Content starts

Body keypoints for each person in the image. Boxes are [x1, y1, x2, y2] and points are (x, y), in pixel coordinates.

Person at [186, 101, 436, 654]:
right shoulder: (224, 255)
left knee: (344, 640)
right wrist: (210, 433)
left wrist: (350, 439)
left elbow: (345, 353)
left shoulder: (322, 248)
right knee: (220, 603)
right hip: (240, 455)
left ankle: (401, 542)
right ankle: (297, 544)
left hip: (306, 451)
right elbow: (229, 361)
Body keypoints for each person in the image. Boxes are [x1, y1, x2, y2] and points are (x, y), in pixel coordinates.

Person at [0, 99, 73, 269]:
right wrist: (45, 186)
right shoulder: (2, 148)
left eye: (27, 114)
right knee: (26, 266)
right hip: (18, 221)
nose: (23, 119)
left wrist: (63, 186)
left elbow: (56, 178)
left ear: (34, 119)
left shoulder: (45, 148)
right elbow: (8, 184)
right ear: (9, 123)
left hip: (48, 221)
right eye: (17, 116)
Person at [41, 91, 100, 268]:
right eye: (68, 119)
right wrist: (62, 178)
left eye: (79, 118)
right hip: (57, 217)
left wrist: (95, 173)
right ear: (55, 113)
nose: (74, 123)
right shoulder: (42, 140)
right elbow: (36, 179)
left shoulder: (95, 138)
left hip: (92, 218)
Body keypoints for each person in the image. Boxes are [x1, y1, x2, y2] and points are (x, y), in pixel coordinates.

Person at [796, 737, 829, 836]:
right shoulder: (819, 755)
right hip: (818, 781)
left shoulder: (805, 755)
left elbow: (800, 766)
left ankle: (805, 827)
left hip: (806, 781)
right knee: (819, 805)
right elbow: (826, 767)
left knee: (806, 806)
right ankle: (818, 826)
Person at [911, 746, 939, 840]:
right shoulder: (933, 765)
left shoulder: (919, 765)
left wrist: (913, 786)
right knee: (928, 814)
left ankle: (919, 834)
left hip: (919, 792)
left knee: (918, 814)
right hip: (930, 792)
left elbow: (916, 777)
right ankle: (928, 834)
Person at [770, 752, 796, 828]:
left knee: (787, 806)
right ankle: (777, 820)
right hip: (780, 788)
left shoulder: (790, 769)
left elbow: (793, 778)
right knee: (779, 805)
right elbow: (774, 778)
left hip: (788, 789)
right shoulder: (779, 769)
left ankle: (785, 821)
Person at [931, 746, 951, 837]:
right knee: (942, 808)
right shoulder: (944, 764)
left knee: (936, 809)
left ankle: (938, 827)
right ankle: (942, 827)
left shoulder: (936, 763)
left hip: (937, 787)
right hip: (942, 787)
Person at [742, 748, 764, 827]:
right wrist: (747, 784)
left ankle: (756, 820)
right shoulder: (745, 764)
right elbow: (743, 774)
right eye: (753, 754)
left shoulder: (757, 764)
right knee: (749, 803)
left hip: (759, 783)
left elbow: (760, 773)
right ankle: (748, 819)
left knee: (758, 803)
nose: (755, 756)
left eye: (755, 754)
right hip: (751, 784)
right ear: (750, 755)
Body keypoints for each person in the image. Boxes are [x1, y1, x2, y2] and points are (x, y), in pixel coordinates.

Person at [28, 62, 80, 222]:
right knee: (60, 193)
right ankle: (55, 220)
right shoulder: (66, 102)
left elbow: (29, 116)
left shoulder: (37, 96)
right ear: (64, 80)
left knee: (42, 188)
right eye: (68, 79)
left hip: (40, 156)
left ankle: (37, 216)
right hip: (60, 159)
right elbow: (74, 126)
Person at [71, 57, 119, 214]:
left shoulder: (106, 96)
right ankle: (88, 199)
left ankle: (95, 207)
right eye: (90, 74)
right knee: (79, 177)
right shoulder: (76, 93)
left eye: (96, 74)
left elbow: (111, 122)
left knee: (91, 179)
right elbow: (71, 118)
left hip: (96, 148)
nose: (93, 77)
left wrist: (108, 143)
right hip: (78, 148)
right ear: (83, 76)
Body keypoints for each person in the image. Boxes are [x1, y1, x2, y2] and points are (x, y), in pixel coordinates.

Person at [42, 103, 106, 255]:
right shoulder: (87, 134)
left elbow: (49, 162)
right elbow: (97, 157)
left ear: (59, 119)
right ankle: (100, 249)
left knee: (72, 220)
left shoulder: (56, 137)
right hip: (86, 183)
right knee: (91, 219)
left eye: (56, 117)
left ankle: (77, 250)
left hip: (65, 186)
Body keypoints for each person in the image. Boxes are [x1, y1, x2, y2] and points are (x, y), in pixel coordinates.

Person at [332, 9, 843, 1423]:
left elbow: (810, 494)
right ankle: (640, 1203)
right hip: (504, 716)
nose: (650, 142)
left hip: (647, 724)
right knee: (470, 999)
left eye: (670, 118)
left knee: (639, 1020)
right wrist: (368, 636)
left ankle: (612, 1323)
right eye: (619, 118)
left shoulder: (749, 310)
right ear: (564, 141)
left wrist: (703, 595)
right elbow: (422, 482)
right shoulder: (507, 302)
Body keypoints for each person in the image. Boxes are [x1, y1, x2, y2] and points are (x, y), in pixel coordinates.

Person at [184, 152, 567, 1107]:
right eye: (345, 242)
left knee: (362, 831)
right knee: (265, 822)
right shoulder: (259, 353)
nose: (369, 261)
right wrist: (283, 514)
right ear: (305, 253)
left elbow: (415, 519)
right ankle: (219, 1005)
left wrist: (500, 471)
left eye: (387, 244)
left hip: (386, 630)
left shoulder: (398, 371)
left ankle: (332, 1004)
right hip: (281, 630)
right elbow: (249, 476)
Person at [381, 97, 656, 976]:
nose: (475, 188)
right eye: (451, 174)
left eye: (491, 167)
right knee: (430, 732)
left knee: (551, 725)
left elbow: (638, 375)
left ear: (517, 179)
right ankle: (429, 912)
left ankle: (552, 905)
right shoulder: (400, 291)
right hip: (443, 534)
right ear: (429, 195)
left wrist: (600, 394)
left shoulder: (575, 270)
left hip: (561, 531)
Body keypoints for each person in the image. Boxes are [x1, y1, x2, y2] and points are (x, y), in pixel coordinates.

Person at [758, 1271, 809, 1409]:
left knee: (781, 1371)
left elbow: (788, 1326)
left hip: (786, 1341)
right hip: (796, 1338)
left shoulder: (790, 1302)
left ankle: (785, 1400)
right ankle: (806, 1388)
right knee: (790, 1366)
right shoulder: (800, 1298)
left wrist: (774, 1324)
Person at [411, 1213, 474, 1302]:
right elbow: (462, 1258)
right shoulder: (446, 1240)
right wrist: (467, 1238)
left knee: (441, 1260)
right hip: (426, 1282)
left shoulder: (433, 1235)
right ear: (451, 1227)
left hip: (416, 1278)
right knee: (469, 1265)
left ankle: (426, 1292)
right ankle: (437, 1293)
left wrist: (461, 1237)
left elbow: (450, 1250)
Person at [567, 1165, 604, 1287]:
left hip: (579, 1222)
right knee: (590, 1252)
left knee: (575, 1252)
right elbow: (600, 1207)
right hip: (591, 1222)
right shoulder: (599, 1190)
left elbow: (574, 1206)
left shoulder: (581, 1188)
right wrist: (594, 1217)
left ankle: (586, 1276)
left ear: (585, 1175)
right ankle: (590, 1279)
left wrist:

Content ends

§ **Work instruction**
Each line of the data above is to be set down exactly.

§ **Written response**
Body keypoints for each person in the image. Boxes are [x1, y1, x2, y2] and points are (x, y), in pixel coordinates.

Person at [186, 101, 436, 654]:
right shoulder: (224, 255)
left knee: (344, 640)
right wrist: (210, 433)
left wrist: (350, 439)
left elbow: (345, 353)
left shoulder: (322, 248)
right knee: (220, 603)
right hip: (240, 455)
left ankle: (401, 542)
right ankle: (297, 544)
left hip: (306, 451)
right elbow: (229, 361)
Body keypoints for each person in the image. Boxes are [x1, y1, x2, y2] and points are (x, y), in pixel coordinates.

Person at [0, 99, 73, 269]:
right wrist: (45, 186)
right shoulder: (2, 148)
left eye: (27, 114)
right knee: (26, 266)
right hip: (18, 221)
nose: (23, 119)
left wrist: (63, 186)
left elbow: (56, 178)
left ear: (34, 119)
left shoulder: (45, 148)
right elbow: (8, 184)
right ear: (9, 123)
left hip: (48, 221)
right eye: (17, 116)
Person at [41, 91, 100, 268]:
right eye: (68, 119)
right wrist: (62, 178)
left eye: (79, 118)
right hip: (57, 217)
left wrist: (95, 173)
right ear: (55, 113)
nose: (74, 123)
right shoulder: (42, 140)
right elbow: (36, 179)
left shoulder: (95, 138)
left hip: (92, 218)
Body keypoints for each person in the image. Boxes are [x1, y1, x2, y2] and points are (x, y), in pixel coordinates.

Person at [796, 737, 829, 836]:
right shoulder: (819, 755)
right hip: (818, 781)
left shoulder: (805, 755)
left elbow: (800, 766)
left ankle: (805, 827)
left hip: (806, 781)
right knee: (819, 805)
right elbow: (826, 767)
left knee: (806, 806)
right ankle: (818, 826)
Person at [911, 746, 939, 840]:
right shoulder: (933, 765)
left shoulder: (919, 765)
left wrist: (913, 786)
right knee: (928, 814)
left ankle: (919, 834)
left hip: (919, 792)
left knee: (918, 814)
right hip: (930, 792)
left elbow: (916, 777)
right ankle: (928, 834)
Person at [770, 752, 796, 828]:
left knee: (787, 806)
right ankle: (777, 820)
right hip: (780, 788)
left shoulder: (790, 769)
left elbow: (793, 778)
right knee: (779, 805)
right elbow: (774, 778)
left hip: (788, 789)
right shoulder: (779, 769)
left ankle: (785, 821)
Person at [931, 746, 951, 837]:
right knee: (942, 808)
right shoulder: (944, 764)
left knee: (936, 809)
left ankle: (938, 827)
right ankle: (942, 827)
left shoulder: (936, 763)
left hip: (937, 787)
right hip: (942, 787)
Person at [742, 748, 764, 827]:
right wrist: (747, 784)
left ankle: (756, 820)
right shoulder: (745, 764)
right elbow: (743, 774)
right eye: (753, 754)
left shoulder: (757, 764)
right knee: (749, 803)
left hip: (759, 783)
left elbow: (760, 773)
right ankle: (748, 819)
left knee: (758, 803)
nose: (755, 756)
left eye: (755, 754)
right hip: (751, 784)
right ear: (750, 755)
Body keypoints for each person in the image. Boxes are [x1, y1, x2, y2] and points are (x, y), in pixel coordinates.

Person at [28, 62, 80, 222]:
right knee: (60, 193)
right ankle: (55, 220)
right shoulder: (66, 102)
left elbow: (29, 116)
left shoulder: (37, 96)
right ear: (64, 80)
left knee: (42, 188)
right eye: (68, 79)
left hip: (40, 156)
left ankle: (37, 216)
right hip: (60, 159)
right elbow: (74, 126)
Person at [71, 57, 119, 214]:
left shoulder: (106, 96)
right ankle: (88, 199)
left ankle: (95, 207)
right eye: (90, 74)
right knee: (79, 177)
right shoulder: (76, 93)
left eye: (96, 74)
left elbow: (111, 122)
left knee: (91, 179)
right elbow: (71, 118)
left hip: (96, 148)
nose: (93, 77)
left wrist: (108, 143)
right hip: (78, 148)
right ear: (83, 76)
Body keypoints for each person in the image. Boxes are [x1, y1, x2, y2] and points are (x, y), in pixel coordinates.

Person at [42, 103, 106, 255]:
right shoulder: (87, 134)
left elbow: (49, 162)
right elbow: (97, 157)
left ear: (59, 119)
right ankle: (100, 249)
left knee: (72, 220)
left shoulder: (56, 137)
right hip: (86, 183)
right knee: (91, 219)
left eye: (56, 117)
left ankle: (77, 250)
left hip: (65, 186)
Body keypoints for each person in the image. Boxes are [x1, y1, x2, y2] and points are (x, y), in pixel coordinates.

Person at [332, 9, 843, 1423]:
left elbow: (810, 494)
right ankle: (640, 1203)
right hip: (504, 716)
nose: (650, 142)
left hip: (647, 724)
right knee: (470, 999)
left eye: (670, 118)
left knee: (639, 1020)
right wrist: (368, 636)
left ankle: (612, 1323)
right eye: (619, 118)
left shoulder: (749, 310)
right ear: (564, 141)
left wrist: (703, 595)
right elbow: (422, 482)
right shoulder: (507, 302)
Body keypoints for each person in the image. Boxes are [x1, y1, x2, y2] and points are (x, y), in pixel coordinates.

Person at [184, 152, 567, 1107]:
right eye: (345, 242)
left knee: (362, 831)
right knee: (265, 822)
right shoulder: (259, 353)
nose: (369, 261)
right wrist: (283, 514)
right ear: (305, 253)
left elbow: (415, 519)
right ankle: (219, 1005)
left wrist: (500, 471)
left eye: (387, 244)
left hip: (386, 630)
left shoulder: (398, 371)
left ankle: (332, 1004)
right hip: (281, 630)
right elbow: (249, 476)
Person at [381, 97, 656, 976]:
nose: (475, 188)
right eye: (451, 174)
left eye: (491, 167)
right knee: (430, 732)
left knee: (551, 725)
left elbow: (638, 375)
left ear: (517, 179)
right ankle: (429, 912)
left ankle: (552, 905)
right shoulder: (400, 291)
right hip: (443, 534)
right ear: (429, 195)
left wrist: (600, 394)
left shoulder: (575, 270)
left hip: (561, 531)
Body keypoints for each person in the image. Boxes are [x1, y1, x2, y2] and points are (x, y), in pixel coordinates.

Person at [758, 1271, 809, 1409]:
left knee: (781, 1371)
left elbow: (788, 1326)
left hip: (786, 1341)
right hip: (796, 1338)
left shoulder: (790, 1302)
left ankle: (785, 1400)
right ankle: (806, 1388)
right knee: (790, 1366)
right shoulder: (800, 1298)
left wrist: (774, 1324)
Person at [411, 1213, 474, 1302]:
right elbow: (462, 1258)
right shoulder: (446, 1240)
right wrist: (467, 1238)
left knee: (441, 1260)
right hip: (426, 1282)
left shoulder: (433, 1235)
right ear: (451, 1227)
left hip: (416, 1278)
right knee: (469, 1265)
left ankle: (426, 1292)
right ankle: (437, 1293)
left wrist: (461, 1237)
left elbow: (450, 1250)
Person at [567, 1165, 604, 1287]:
left hip: (579, 1222)
right knee: (590, 1252)
left knee: (575, 1252)
right elbow: (600, 1207)
right hip: (591, 1222)
right shoulder: (599, 1190)
left elbow: (574, 1206)
left shoulder: (581, 1188)
right wrist: (594, 1217)
left ankle: (586, 1276)
left ear: (585, 1175)
right ankle: (590, 1279)
left wrist:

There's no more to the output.